"Ik heb weleens gedacht: 'Met Johan Cruijff waren wij wel wereldkampioen geworden'"

"Ik was dolblij toen ik na de nederlaag tegen Duitsland in het vliegtuig zat"

22 mei 2014 om 14:37

Het WK van 1990 in Italië verliep uitermate teleurstellend voor het Nederlands elftal. Oranje, dat in 1988 de Europese titel veroverde in Duitsland, reisde met torenhoge verwachtingen af naar Italië, maar werd al vroeg in het toernooi uitgeschakeld door Duitsland.
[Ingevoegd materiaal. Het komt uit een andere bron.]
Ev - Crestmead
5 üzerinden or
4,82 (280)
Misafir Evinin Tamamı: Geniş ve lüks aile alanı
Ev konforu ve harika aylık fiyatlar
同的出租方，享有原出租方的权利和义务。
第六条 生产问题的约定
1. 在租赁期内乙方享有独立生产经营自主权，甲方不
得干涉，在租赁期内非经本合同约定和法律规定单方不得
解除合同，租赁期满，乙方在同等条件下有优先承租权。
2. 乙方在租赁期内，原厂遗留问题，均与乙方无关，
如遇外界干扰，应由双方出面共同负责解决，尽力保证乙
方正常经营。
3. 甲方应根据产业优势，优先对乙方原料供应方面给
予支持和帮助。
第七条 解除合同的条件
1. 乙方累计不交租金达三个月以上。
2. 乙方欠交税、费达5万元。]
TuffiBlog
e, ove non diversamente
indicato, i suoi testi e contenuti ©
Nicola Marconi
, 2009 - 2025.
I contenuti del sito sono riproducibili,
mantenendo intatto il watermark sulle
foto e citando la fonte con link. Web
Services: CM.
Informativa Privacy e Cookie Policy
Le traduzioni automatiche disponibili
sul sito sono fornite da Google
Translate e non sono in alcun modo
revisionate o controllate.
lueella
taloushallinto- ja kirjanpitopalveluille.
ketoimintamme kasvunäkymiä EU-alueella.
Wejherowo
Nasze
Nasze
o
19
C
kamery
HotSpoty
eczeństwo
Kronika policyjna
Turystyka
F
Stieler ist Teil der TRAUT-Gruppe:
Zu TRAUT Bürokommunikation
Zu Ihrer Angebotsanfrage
Adri van Tiggelen, toenmalig lid van de selectie van het Nederlands elftal, blikt in gesprek met het Algemeen Dagblad terug op het verloren toernooi in Italië. "Ik was dolblij toen ik na de nederlaag tegen Duitsland in het vliegtuig zat. Alles rond dat toernooi was een drama. Echt waar, van het begin tot het einde", zegt de oud-verdediger in het AD. "Het begon allemaal met het feit dat vooral Ruud Gullit afwilde van bondscoach Thijs Libregts, met wie hij al bij PSV een slechte relatie had gehad. Johan Cruijff moest het WK in Italië gaan doen en heel veel spelers zagen dat wel zitten."

Nog voordat Oranje naar Italië afreisde werd er gestemd door de spelers. "We konden een bondscoach kiezen: Leo Beenhakker, Aad de Mos of Johan Cruijff. Cruijff kreeg natuurlijk de meeste stemmen. Ik had zelf niets tegen Libregts, maar ook ik zag het wel zitten als Cruijff het ging doen. Cruijff wilde mij ooit naar Ajax halen en iedereen was nieuwsgierig hoe hij het zou aanpakken. Maar Rinus Michels heeft gewoon niets met de stemuitslag gedaan."

"Leo kon er niets aan doen, hij was kansloos"
"Er zijn allerlei theorieën waarom niet, maar feit bleef dat bijna iedereen teleurgesteld was dat Cruijff afhaakte. Beenhakker moest het gaan doen, maar hij begon aan een baan waarin hij bij voorbaat al geen succes meer kon boeken. Leo kon er niets aan doen, hij was kansloos", gaat Van Tiggelen verder. "Wat er fout ging? Onze toppers konden het niet brengen. Marco van Basten en Ruud Gullit. Dat gold minder voor Frank Rijkaard."

"Het was een diepe teleurstelling. Heel Nederland verwachtte dat wij na de Europese titel van 1988 een serieuze gooi naar de wereldtitel zouden doen. Maar het zat er totaal niet in. En eerlijk gezegd heb ik weleens gedacht: 'Met Johan Cruijff waren wij wel wereldkampioen geworden'. Het is een gedachte, bewijs is er niet. Maar dat gevoel had ik in Italië echt", besluit Van Tiggelen in AD/Sportwereld.